Eurozone unemployment hits another record high
Businesses in the eurozone may be feeling more confident but there's no sign of that translating into better employment prospects yet.
Eurostat data published Tuesday showed unemployment in the 17-nation eurozone hit a record high of 11.8% in November, leaving 18.8 million people without work - two million more than a year ago.
At nearly 27%, Spain has the highest unemployment rate in the European Union, and youth unemployment is more than twice as high at 56%. Thousands of Spanish bank employees will lose their jobs as a result of an EU-backed bailout of Spanish banks. Only Greece, which is facing a sixth year of recession, has a greater proportion of young people out of work.

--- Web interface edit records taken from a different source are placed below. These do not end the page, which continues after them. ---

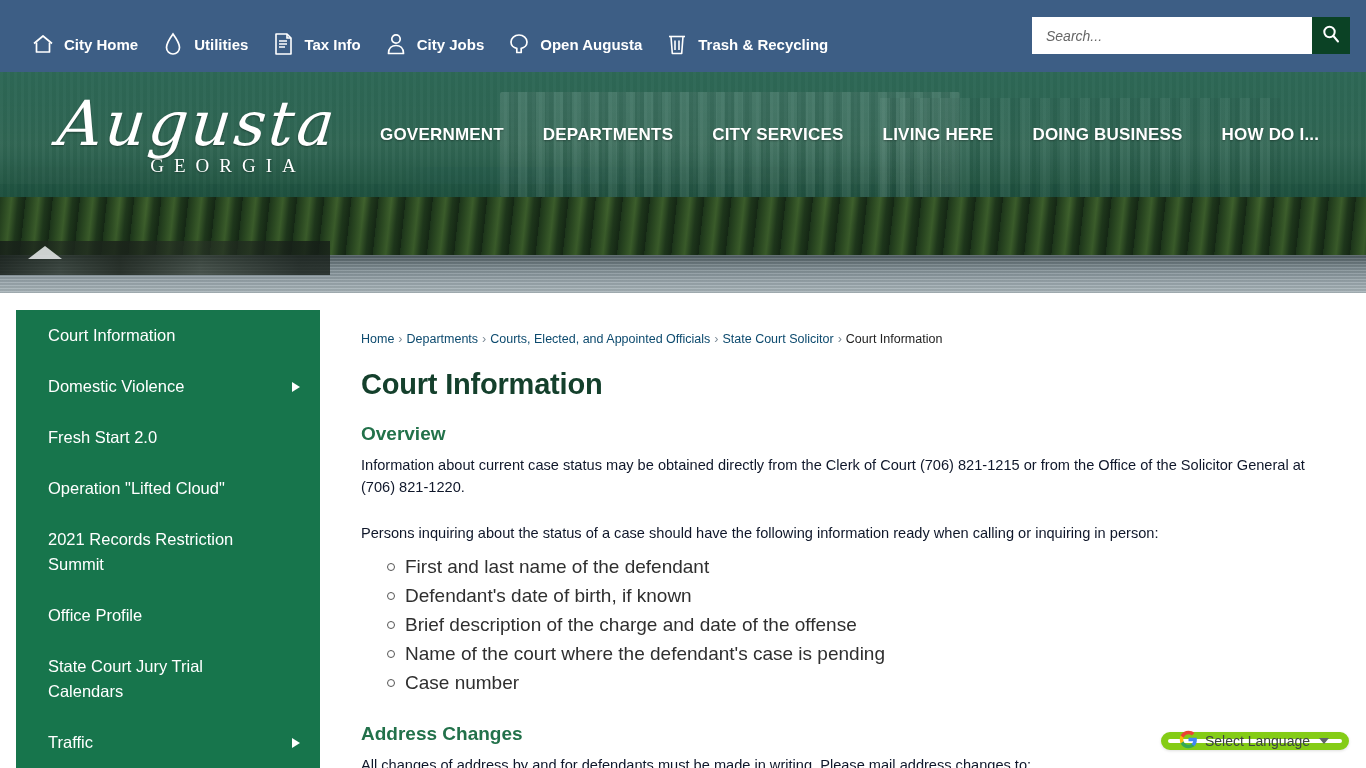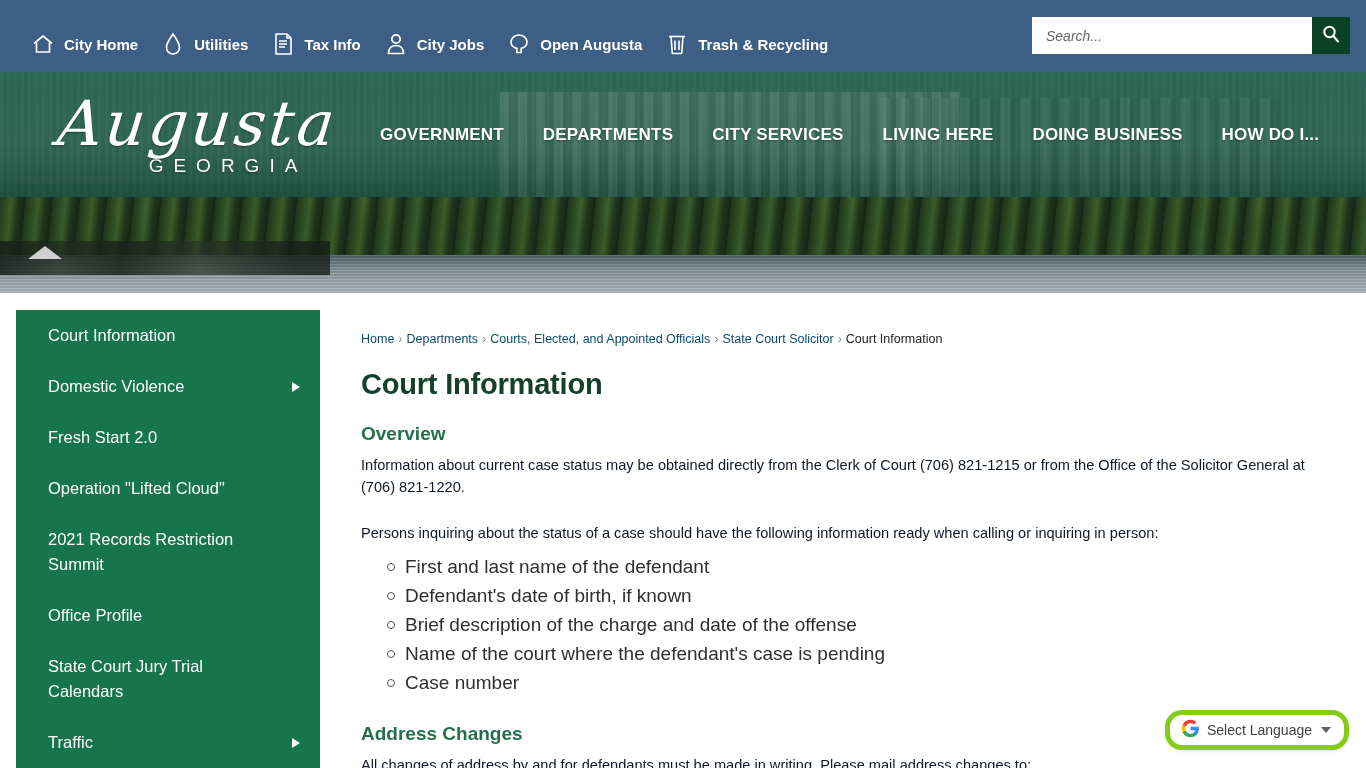--- a/index.html
+++ b/index.html
@@ -176,21 +176,21 @@
   .logo-script {
     font-family: "DejaVu Serif", serif;
     font-style: italic;
     font-size: 62px;
     line-height: 0.95;
     letter-spacing: 3px;
     text-shadow: 0 1px 2px rgba(0,0,0,0.35);
     transform: skewX(-6deg);
   }
   .logo-sub {
-    font-family: Liberation Sans, sans-serif;
+    font-family: Liberation Serif, serif;
     font-size: 19px;
     letter-spacing: 10px;
     margin-top: 2px;
     margin-left: 60px;
     text-shadow: 0 1px 2px rgba(0,0,0,0.3);
   }
 
   .mainnav {
     position: absolute; left: 380px; top: 0;
     height: 125px;
@@ -303,23 +303,23 @@
     width: 6px; height: 6px;
     border: 1px solid #555;
     border-radius: 50%;
   }
   .addr-block { margin-top: 4px; }
   .addr-block div { font-size: 14.6px; line-height: 22px; color: #2f2f2f; }
 
   
   .gtranslate {
     position: absolute; right: 17px; bottom: 18px;
-    height: 40px;
+    height: 18px;
     background: #ffffff;
-    border: 5px solid #84cc16;
+    border: 7px solid #84cc16;
     border-radius: 17px;
     display: flex; align-items: center;
     padding: 0 13px 0 11px;
     box-shadow: 0 1px 3px rgba(0,0,0,0.13);
     cursor: pointer;
     z-index: 40;
   }
   .gtranslate .glabel {
     font-size: 14px; color: #3c4043;
     margin: 0 9px 0 7px;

The latest unemployment figures coincided with the release of a survey of European Union businesses and consumers which showed sentiment in December picked up across all sectors of the eurozone economy, with the exception of retail. The Economic Sentiment Indicator hit its highest level since July.
But the sentiment survey also suggested Europe's jobless blight will continue well into 2013. Industrial managers expect hiring to improve, but the retail, services and construction sectors could experience further declines in hiring. That's consistent with consumers' gloomy view about their chances of finding work.
Recent data have suggested the region's purchasing managers are becoming less pessimistic though. Financial data firm Markit's index was at a 9-month high in December, although the reading still reflected declining activity in manufacturing and services rather than growth.
The eurozone economy shrank in the second and third quarters of 2012, and official data due next month are expected to confirm a contraction in fourth quarter output.
Forecasts for 2013 are not much better, ranging from stagnation to another year of recession as governments continue to grapple with the fallout of the credit crisis, cutting spending and raising taxes to rein in budget deficits.
Eurozone consumers have become more cautious. Retail sales rose just 0.1% in November from the previous month, according to data published Tuesday, and were 2.6% lower than November 2011. Sales of food, drink and tobacco were particularly weak.
Hopes that stronger growth in Asia and the U.S. could spark a eurozone recovery also took a knock, as Germany said its exports fell 3.4% in November, from the previous month, and were flat year over year.